■ Records shown:

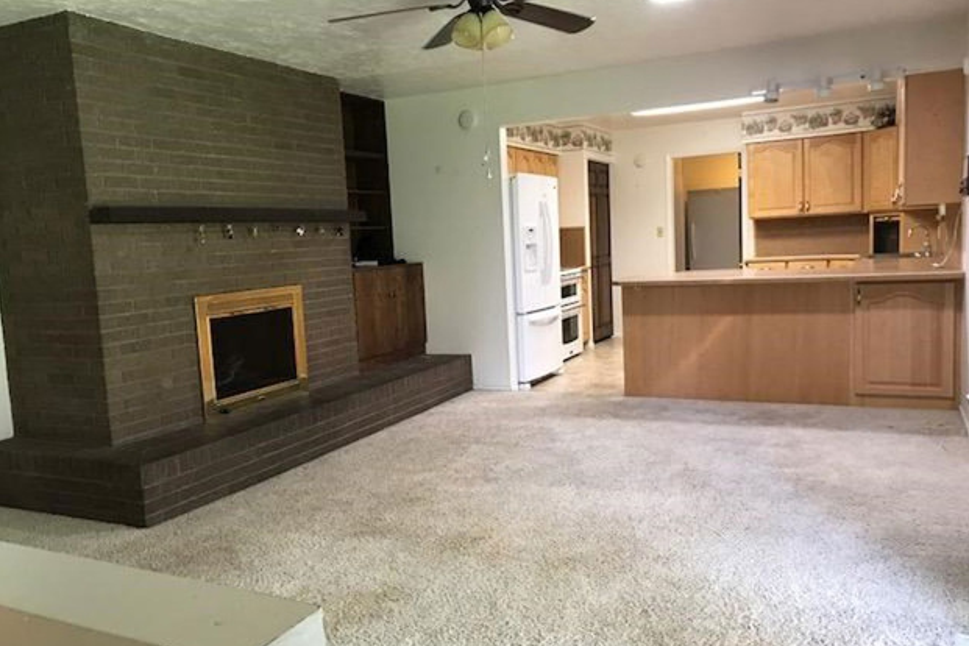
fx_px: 807
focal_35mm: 30
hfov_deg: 61.9
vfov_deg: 43.6
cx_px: 471
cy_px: 339
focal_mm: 3.99
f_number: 1.8
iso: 40
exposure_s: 1/17
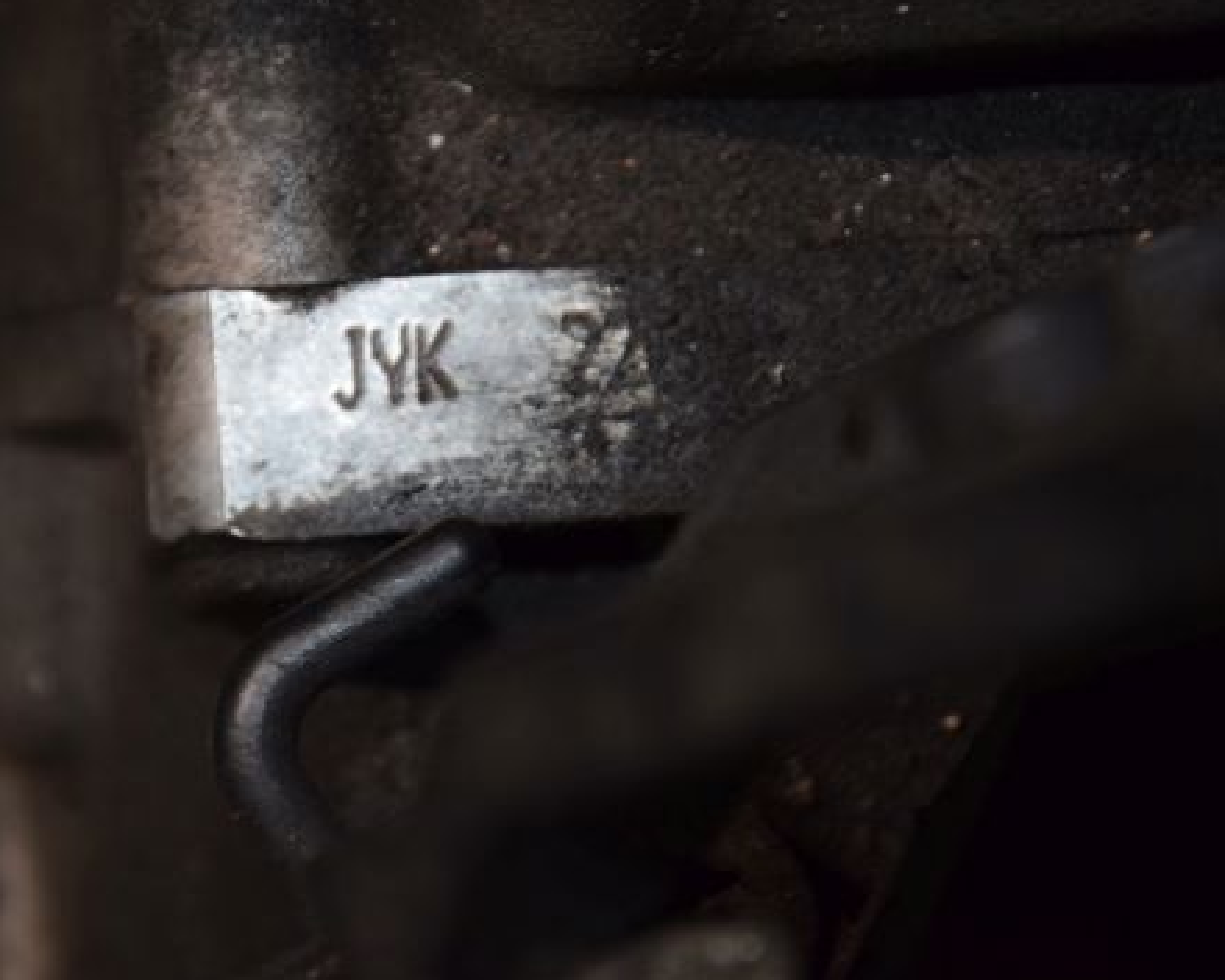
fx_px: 7783
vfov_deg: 7.2
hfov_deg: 9.0
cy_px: 395
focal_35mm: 215
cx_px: 351
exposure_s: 1/60
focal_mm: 105
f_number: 5.6
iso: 800
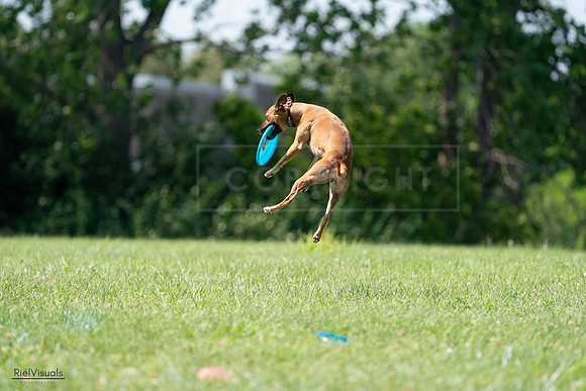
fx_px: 5894
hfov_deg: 5.7
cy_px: 196
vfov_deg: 3.8
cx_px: 293
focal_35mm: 362
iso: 1600
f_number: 6.3
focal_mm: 362
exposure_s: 1/4000
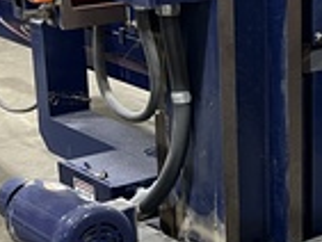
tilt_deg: -20.1
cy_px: 158
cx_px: 354
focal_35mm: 118
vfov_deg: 12.6
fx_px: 1099
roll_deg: +0.1
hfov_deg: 16.2
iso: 125
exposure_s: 1/60
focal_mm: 5.7
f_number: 1.5
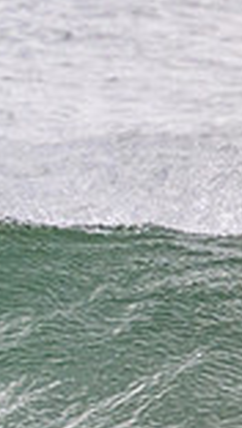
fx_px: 35402
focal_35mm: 3110
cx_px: -500
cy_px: 347
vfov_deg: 0.7
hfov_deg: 0.4
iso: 2500
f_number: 11
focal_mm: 800
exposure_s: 1/2000
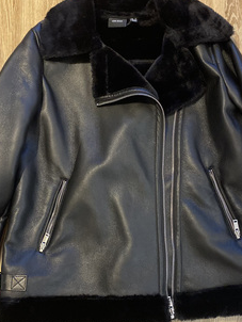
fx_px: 400
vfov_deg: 43.8
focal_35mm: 43
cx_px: 125
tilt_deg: -81.0
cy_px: 176
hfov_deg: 33.6
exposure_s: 1/33
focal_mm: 4.25
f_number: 1.8
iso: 500
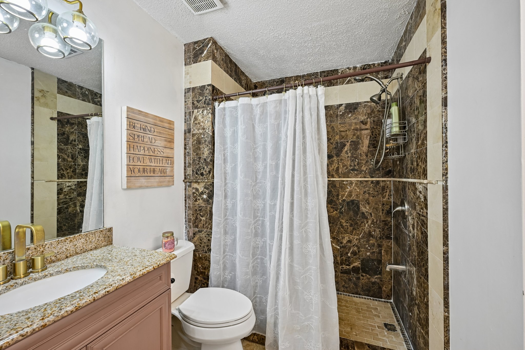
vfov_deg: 77.3
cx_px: 262
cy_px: 175
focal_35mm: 15
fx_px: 219
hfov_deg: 100.4
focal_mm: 15
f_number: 8
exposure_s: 1/15
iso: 280
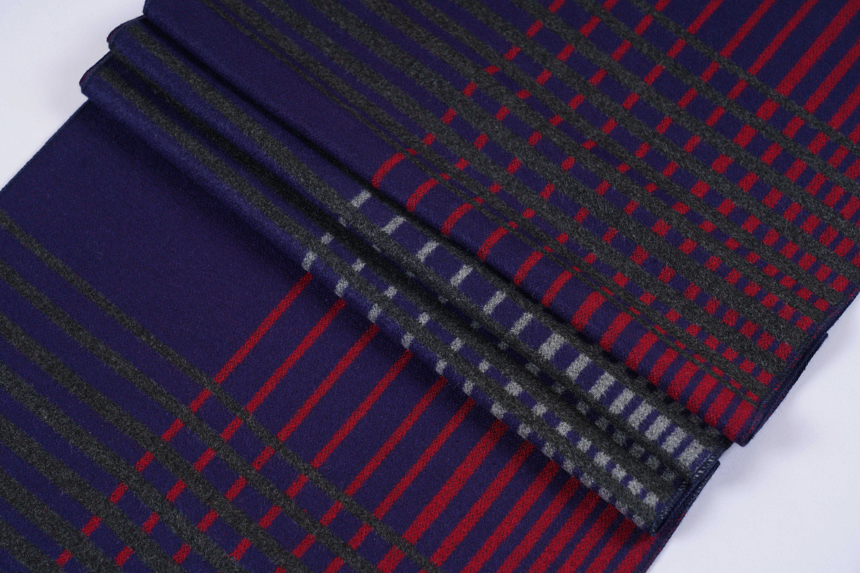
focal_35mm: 71
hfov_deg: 28.5
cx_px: 430
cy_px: 286
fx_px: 1696
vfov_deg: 19.2
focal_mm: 71
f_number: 8
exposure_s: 1/125
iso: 100
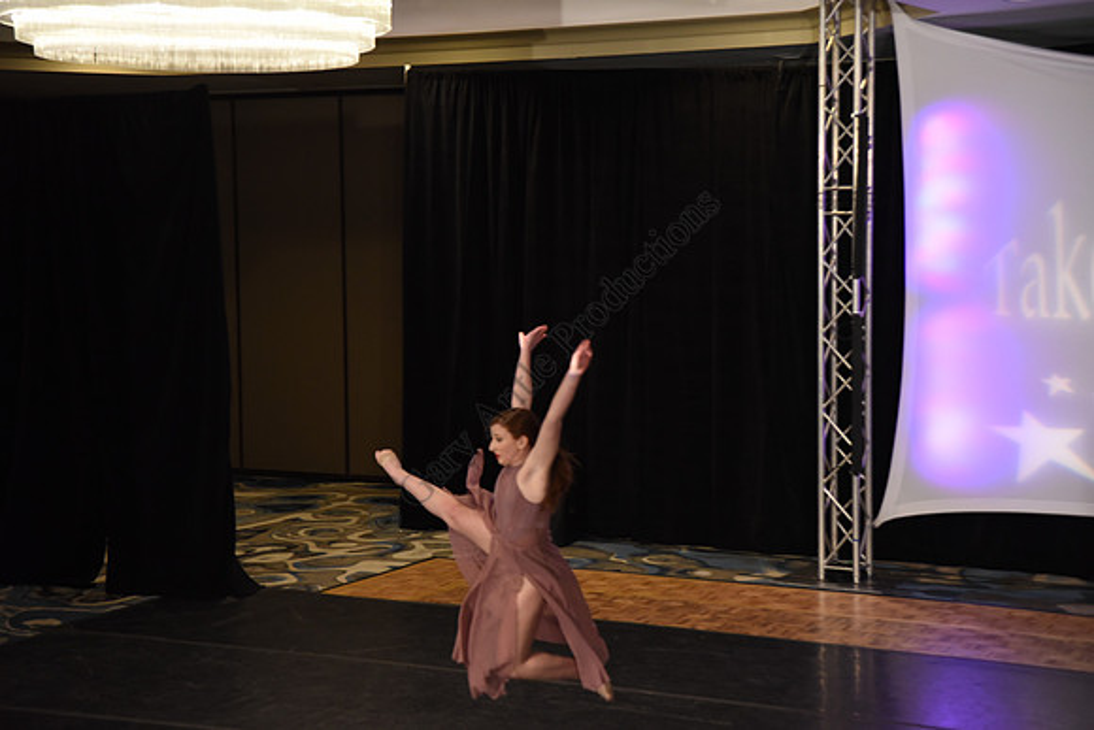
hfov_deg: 30.5
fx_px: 2006
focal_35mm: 66
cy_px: 365
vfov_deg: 20.6
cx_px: 547
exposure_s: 1/400
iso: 2500
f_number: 4
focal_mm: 66
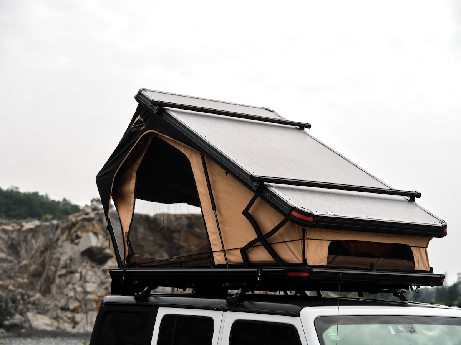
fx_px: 1052
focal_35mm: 79
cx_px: 230
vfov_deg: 18.7
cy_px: 172
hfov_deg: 24.7
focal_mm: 100
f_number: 6.4
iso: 100
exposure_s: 1/200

■ What this task involves:
In the answer, restate word for word each line from the one with "focal_35mm: 79" through the end of the material above.

■ Exercise output:
focal_35mm: 79
cx_px: 230
vfov_deg: 18.7
cy_px: 172
hfov_deg: 24.7
focal_mm: 100
f_number: 6.4
iso: 100
exposure_s: 1/200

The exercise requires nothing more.